⑪子供は人生の先生。—忘れていた大切なことを思い出させてくれる存在


子供が教えてくれたことをまとめます。
子育てをしていると、ふとした瞬間に、自分の中の常識や価値観が揺らぐことがあります。
大人になるにつれて積み重ねてきた「こうあるべき」「これが正解」といった枠組みを、子供たちはあっけなく飛び越えていく。そんな姿に、私は何度もハッとさせられてきました。

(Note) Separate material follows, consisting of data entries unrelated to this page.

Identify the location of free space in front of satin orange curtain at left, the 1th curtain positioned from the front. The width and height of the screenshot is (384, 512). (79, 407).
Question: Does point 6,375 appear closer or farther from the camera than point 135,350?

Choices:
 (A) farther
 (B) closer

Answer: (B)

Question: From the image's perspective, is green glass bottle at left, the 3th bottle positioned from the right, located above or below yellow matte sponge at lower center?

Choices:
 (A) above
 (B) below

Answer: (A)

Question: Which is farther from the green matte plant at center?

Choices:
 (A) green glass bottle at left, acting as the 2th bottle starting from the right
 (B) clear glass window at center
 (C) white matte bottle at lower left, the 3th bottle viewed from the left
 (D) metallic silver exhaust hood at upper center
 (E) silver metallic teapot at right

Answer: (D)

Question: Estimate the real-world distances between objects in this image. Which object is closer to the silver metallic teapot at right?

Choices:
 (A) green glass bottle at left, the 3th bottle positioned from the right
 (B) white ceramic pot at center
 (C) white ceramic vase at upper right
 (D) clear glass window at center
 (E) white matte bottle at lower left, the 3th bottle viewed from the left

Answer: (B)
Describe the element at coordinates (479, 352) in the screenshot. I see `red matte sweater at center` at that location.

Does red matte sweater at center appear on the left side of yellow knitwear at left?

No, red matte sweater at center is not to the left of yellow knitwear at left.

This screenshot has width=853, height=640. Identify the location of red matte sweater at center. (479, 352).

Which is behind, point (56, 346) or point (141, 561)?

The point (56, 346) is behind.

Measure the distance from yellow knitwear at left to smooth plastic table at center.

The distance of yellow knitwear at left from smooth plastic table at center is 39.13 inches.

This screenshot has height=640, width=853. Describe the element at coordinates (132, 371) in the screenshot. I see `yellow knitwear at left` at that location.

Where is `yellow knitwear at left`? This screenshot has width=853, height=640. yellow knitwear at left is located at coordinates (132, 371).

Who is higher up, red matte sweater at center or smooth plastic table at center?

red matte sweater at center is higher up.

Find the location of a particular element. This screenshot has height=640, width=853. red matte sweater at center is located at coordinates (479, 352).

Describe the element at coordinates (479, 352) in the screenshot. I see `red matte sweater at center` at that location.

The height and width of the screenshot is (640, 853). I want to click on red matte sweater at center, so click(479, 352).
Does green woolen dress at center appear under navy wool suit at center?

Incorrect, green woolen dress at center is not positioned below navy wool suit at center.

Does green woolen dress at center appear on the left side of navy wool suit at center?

育てているはずの子供に、逆に育てられているような感覚。
今では、私は確信しています。子供は、人生の先生です。
思考が抵抗を生む
彼らは、生まれながらにして“今”を生きる達人です。明日のことなんて気にしない。
眠くなったら寝て、お腹が空いたら食べ、遊びたいときに遊ぶ。
笑いたいときに笑い、泣きたいときには思い切り泣く。
その感情の表現に、一切の遠慮や恥じらいはありません。
泣いたと思ったらすぐに笑い、自分で自分の機嫌を取る。
その切り替えの早さは、
大人の私たちにはとても真似できないような“天才的”な力です。
大人は上手く未来を予測しているつもりで
いまを生きていますが、それはただの思い込みなのかもしれません。
余計な思考が抵抗を生むのです。
過去を見ない
子供たちは恨みや辛みを引きずりません。
どんなに怒られても、数分後にはケロッとしている。
愚痴も言わず、根に持たず、明るい顔でまた走り出す。
その潔さに何度驚かされたことでしょう。
私たちは成長する中で、「忘れる」ことが難しくなっていきます。
過去を引きずり、人間関係をこじらせ、余計なプライドを抱えるようになります。
でも子供たちは、軽やかに、素直に、毎日をリセットして生きているのです。
いまに過去は一切影響しない。
子供の笑顔をみていると
それが腑に落ちます。
衝動に従う
そして何より、彼らはひらめきを行動に変える力に溢れています。
「やってみたい!」と思った瞬間には、すでに体が動いている。
理由も根拠もいらない。ただ、ワクワクするからやる。
それだけ。
私たち大人が頭の中で何重にもシミュレーションしている間に、
彼らはすでに「体験」している。
そのスピード感が、時に危なっかしく見えることもありますが、
そこには生きるエネルギーそのものがあります。
子供は、良い意味で先のことを考えません。
「将来のために今を我慢する」という概念すらない。
ただ、今を生きる。今を楽しむ。
ワクワクだけで生きることを、自分に許しているのです。
正しさよりも心地よさ
私たち大人は、彼らを「まだ知らない存在」「未熟な存在」と思いがちです。
でも本当にそうでしょうか?
子供は、生きる上で一番大切なこと――
「今を楽しむこと」「良い気分でいること」「自由であること」――
をすでに知っています。
それなのに、大人になるにつれて私たちは、
常識や経験といった“知識”を積み重ねることで、
逆にその感覚を失ってしまっているのではないでしょうか。
もちろん、子供を野放しにするということではありません。
自由の中には責任が必要です。
危険なこと、他人を傷つけること、それはきちんと伝えなければいけません。
ただその伝え方が、正しさを押し付けるだけになっていないか?ということは、
常に自分に問いかけたいと思っています。
大人として伝えられること
「やらなければならないこと」は、言葉ではなく行動で示す。
そして、「言うべきこと」は、自分が良い気分でいるときに伝える。
怒りに任せて叱るのではなく、信頼の土台の上で、
子供の自由を尊重しながら導いていく。
そのバランスの難しさに、日々試されていると感じます。
思えば、私自身もかつては子供でした。
全てを知っていたはずです。
でも、周囲に合わせて、社会の中でうまくやっていくために、
少しずつ自分の感覚を封じ込めてしまったのかもしれません。
大人と子供の違いは、
「思考」という道具をどれだけ意識的に使えるかにあるのかもしれません。
子供たちは思考を持ちながらも、それに支配されてはいません。
でも大人になると、思考が感情や行動を縛ってしまうことが多くなる。
だからこそ、どんなルールや制限の中でも、
“自由”を見つける力を育てていくことが大切だと感じます。
子供たちが大人になるとき、
「自由に生きること」は“子供に戻ること”ではなく、
思考の力を使ってもう一度、自分本来の感覚に帰っていくことなのかもしれません。
その橋渡しをすることが、親としての役割なのではないかと思うのです。